● Task objective:
Write out each record exactly as it stands. No pictures belong in the copy.

··········

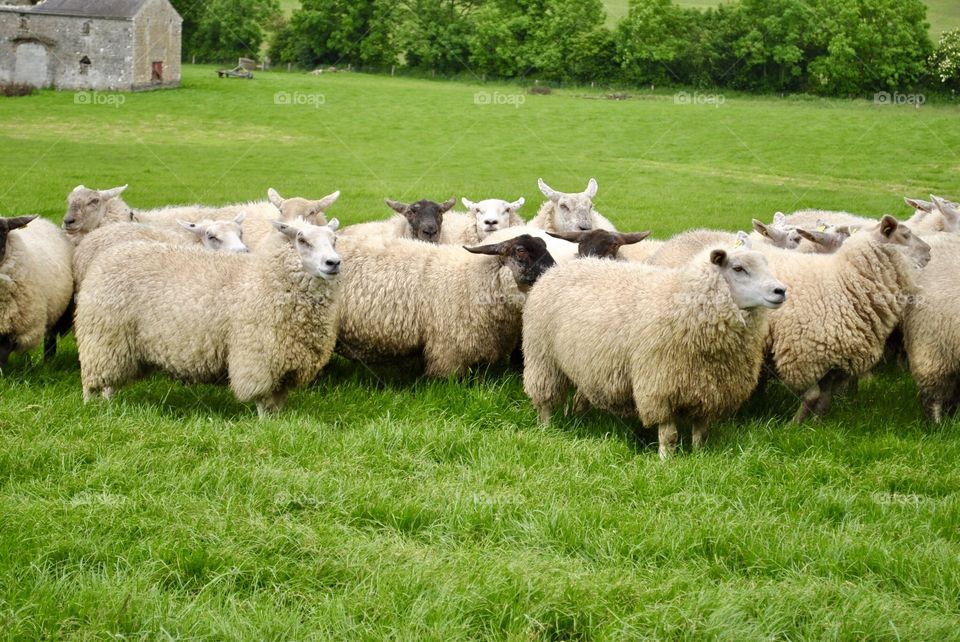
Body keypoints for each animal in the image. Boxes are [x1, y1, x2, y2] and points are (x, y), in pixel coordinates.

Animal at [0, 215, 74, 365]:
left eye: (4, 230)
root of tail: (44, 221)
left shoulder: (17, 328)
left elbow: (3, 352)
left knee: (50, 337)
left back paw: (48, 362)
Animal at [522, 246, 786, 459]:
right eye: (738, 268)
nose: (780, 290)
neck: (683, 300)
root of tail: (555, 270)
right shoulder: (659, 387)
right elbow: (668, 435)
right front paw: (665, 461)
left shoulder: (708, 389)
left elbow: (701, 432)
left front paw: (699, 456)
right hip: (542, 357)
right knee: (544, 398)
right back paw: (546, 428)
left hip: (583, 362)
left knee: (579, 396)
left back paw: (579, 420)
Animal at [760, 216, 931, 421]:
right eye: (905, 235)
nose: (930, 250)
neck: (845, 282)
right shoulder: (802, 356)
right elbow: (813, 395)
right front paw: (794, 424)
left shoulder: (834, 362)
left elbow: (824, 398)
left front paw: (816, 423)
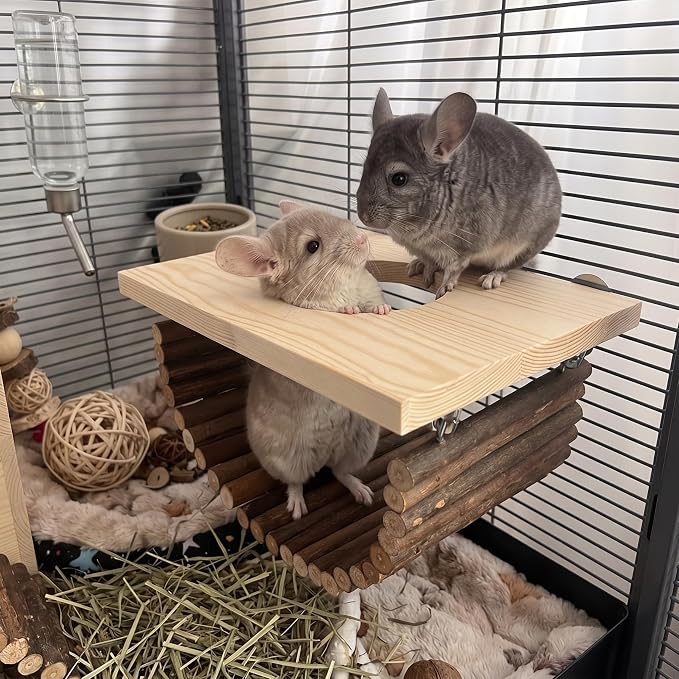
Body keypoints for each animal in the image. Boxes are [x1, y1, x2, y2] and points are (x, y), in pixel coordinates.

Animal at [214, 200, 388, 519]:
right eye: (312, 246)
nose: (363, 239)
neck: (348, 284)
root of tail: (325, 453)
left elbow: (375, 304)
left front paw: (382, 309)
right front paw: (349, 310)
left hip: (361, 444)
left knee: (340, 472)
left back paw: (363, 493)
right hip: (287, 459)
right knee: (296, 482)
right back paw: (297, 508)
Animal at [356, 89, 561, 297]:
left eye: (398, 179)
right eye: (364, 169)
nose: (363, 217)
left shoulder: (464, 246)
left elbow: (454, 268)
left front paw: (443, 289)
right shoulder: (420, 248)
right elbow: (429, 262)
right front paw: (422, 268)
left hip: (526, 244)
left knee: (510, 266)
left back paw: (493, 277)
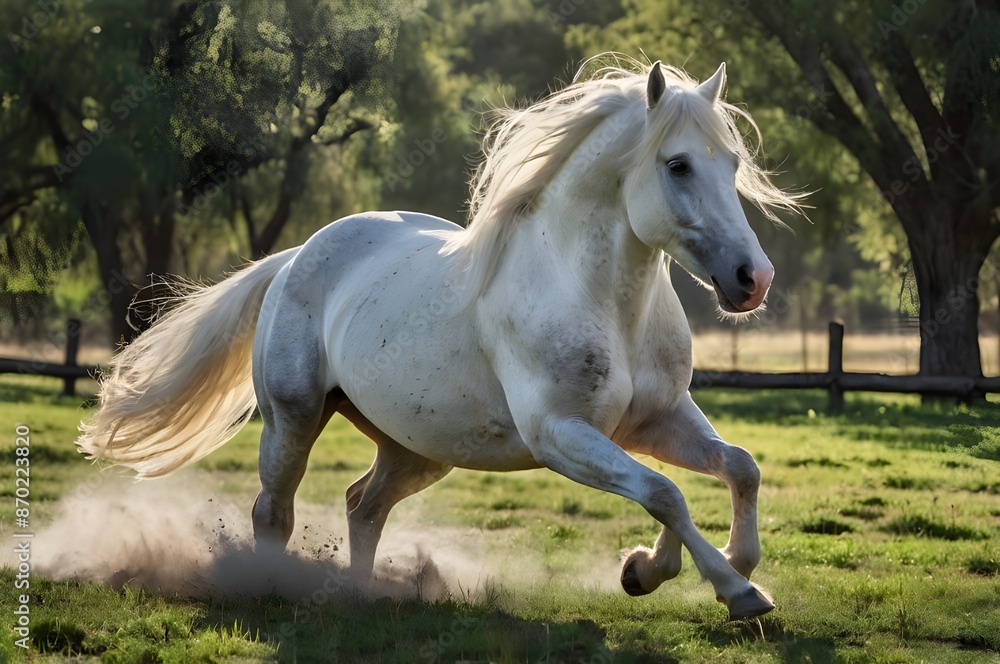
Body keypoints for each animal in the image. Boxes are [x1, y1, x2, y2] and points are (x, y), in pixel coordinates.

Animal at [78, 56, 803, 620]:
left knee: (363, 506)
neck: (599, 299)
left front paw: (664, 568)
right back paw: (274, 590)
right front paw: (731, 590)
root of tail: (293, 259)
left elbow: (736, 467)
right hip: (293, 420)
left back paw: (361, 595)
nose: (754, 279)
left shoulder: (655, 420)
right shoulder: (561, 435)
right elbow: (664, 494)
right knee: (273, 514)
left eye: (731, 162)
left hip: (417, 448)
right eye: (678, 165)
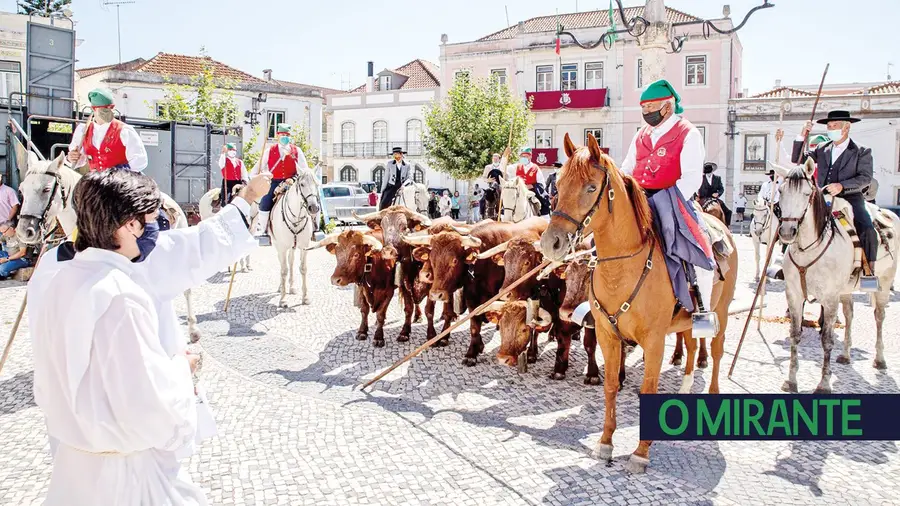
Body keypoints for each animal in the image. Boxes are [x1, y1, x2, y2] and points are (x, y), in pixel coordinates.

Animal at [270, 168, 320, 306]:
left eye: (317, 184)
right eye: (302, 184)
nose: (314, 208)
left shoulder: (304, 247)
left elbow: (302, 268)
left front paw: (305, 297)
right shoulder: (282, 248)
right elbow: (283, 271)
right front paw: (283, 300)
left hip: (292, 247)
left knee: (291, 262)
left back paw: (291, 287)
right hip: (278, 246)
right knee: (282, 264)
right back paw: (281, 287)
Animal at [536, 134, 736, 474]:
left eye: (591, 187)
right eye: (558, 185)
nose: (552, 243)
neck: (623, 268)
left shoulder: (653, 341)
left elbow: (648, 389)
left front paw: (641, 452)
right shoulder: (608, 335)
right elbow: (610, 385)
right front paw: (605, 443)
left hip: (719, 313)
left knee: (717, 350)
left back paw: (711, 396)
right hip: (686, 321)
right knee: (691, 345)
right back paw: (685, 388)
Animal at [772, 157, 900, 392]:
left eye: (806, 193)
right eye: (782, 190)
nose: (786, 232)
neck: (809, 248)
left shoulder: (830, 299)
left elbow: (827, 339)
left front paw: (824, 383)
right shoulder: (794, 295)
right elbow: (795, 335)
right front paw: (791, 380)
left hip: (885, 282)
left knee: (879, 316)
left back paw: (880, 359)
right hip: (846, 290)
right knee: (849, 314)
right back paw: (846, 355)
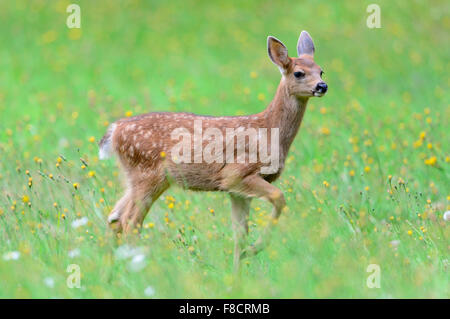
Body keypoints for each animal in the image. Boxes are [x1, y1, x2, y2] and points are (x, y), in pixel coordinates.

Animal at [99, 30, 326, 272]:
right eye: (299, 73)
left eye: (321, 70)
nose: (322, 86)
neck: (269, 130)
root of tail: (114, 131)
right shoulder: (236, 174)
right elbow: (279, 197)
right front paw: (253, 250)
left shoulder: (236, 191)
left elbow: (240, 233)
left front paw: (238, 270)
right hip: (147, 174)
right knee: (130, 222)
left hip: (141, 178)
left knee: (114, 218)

··········

● Output of the exercise:
Body keypoints for each animal in the image. Boxes are [x1, y1, x2, y2] and points are (x, y), in pixel coordinates.

Animal at [0, 215, 74, 365]:
left eye: (4, 230)
root of tail: (44, 221)
left shoulder: (17, 328)
left elbow: (3, 352)
left knee: (50, 337)
left back paw: (48, 362)
Animal at [522, 246, 786, 459]:
right eye: (738, 268)
nose: (780, 290)
neck: (683, 300)
root of tail: (555, 270)
right shoulder: (659, 387)
right elbow: (668, 435)
right front paw: (665, 461)
left shoulder: (708, 389)
left elbow: (701, 432)
left front paw: (699, 456)
right hip: (542, 357)
right knee: (544, 398)
right back paw: (546, 428)
left hip: (583, 362)
left knee: (579, 396)
left back paw: (579, 420)
Animal at [760, 216, 931, 421]:
right eye: (905, 235)
nose: (930, 250)
neck: (845, 282)
right shoulder: (802, 356)
right elbow: (813, 395)
right front paw: (794, 424)
left shoulder: (834, 362)
left elbow: (824, 398)
left front paw: (816, 423)
Body keypoints for each animal in the image. Boxes are [x1, y1, x2, y2] and points are (x, y), in pixel coordinates.

Animal at [214, 200, 388, 519]:
right eye: (312, 246)
nose: (363, 239)
neck: (348, 284)
root of tail: (325, 453)
left elbow: (375, 304)
left front paw: (382, 309)
right front paw: (349, 310)
left hip: (361, 444)
left knee: (340, 472)
left back paw: (363, 493)
right hip: (287, 459)
right knee: (296, 482)
right back paw: (297, 508)
Animal at [356, 89, 561, 297]:
left eye: (398, 179)
right eye: (364, 169)
nose: (363, 217)
left shoulder: (464, 246)
left elbow: (454, 268)
left front paw: (443, 289)
right shoulder: (420, 248)
right elbow: (429, 262)
right front paw: (422, 268)
left hip: (526, 244)
left knee: (510, 266)
left back paw: (493, 277)
Body keypoints for each animal in the image. Boxes are [x1, y1, x2, y2] and points are (x, y), in pixel coordinates.

Animal at [78, 56, 803, 620]:
left knee: (363, 506)
neck: (599, 299)
left front paw: (664, 568)
right back paw: (274, 590)
right front paw: (731, 590)
root of tail: (293, 259)
left elbow: (736, 467)
right hip: (293, 420)
left back paw: (361, 595)
nose: (754, 279)
left shoulder: (655, 420)
right shoulder: (561, 435)
right elbow: (664, 494)
right knee: (273, 514)
left eye: (731, 162)
left hip: (417, 448)
right eye: (678, 165)
Body keypoints for each animal in the image. Boxes are [x1, y1, x2, y2] and points are (x, y), in pixel coordinates.

Animal at [270, 168, 320, 306]:
left eye: (317, 184)
right eye: (302, 184)
nose: (314, 208)
left shoulder: (304, 247)
left elbow: (302, 268)
left front paw: (305, 297)
right shoulder: (282, 248)
right elbow: (283, 271)
right front paw: (283, 300)
left hip: (292, 247)
left knee: (291, 262)
left back paw: (291, 287)
right hip: (278, 246)
right knee: (282, 264)
right back paw: (281, 287)
Animal at [536, 134, 736, 474]:
left eye: (591, 187)
right eye: (558, 185)
nose: (552, 243)
neck: (623, 268)
left shoulder: (653, 341)
left elbow: (648, 389)
left front paw: (641, 452)
right shoulder: (608, 335)
right elbow: (610, 385)
right front paw: (605, 443)
left hip: (719, 313)
left knee: (717, 350)
left back paw: (711, 396)
right hip: (686, 321)
right knee: (691, 345)
right back paw: (685, 388)
Animal at [772, 157, 900, 392]:
left eye: (806, 193)
right eye: (782, 190)
nose: (786, 232)
neck: (809, 248)
left shoulder: (830, 299)
left elbow: (827, 339)
left front paw: (824, 383)
right shoulder: (794, 295)
right elbow: (795, 335)
right front paw: (791, 380)
left hip: (885, 282)
left knee: (879, 316)
left back paw: (880, 359)
right hip: (846, 290)
right knee: (849, 314)
right back paw: (846, 355)
Body keypoints for each animal in the image. Boxes are [x1, y1, x2, y2] and points are (x, y), in pixel coordinates.

Animal at [99, 30, 326, 272]:
right eye: (299, 73)
left eye: (321, 70)
nose: (322, 86)
neck: (269, 130)
root of tail: (114, 131)
right shoulder: (236, 174)
right elbow: (279, 197)
right front paw: (253, 250)
left shoulder: (236, 191)
left elbow: (240, 233)
left front paw: (238, 270)
right hip: (147, 174)
right knee: (130, 222)
left hip: (141, 178)
left knee: (114, 218)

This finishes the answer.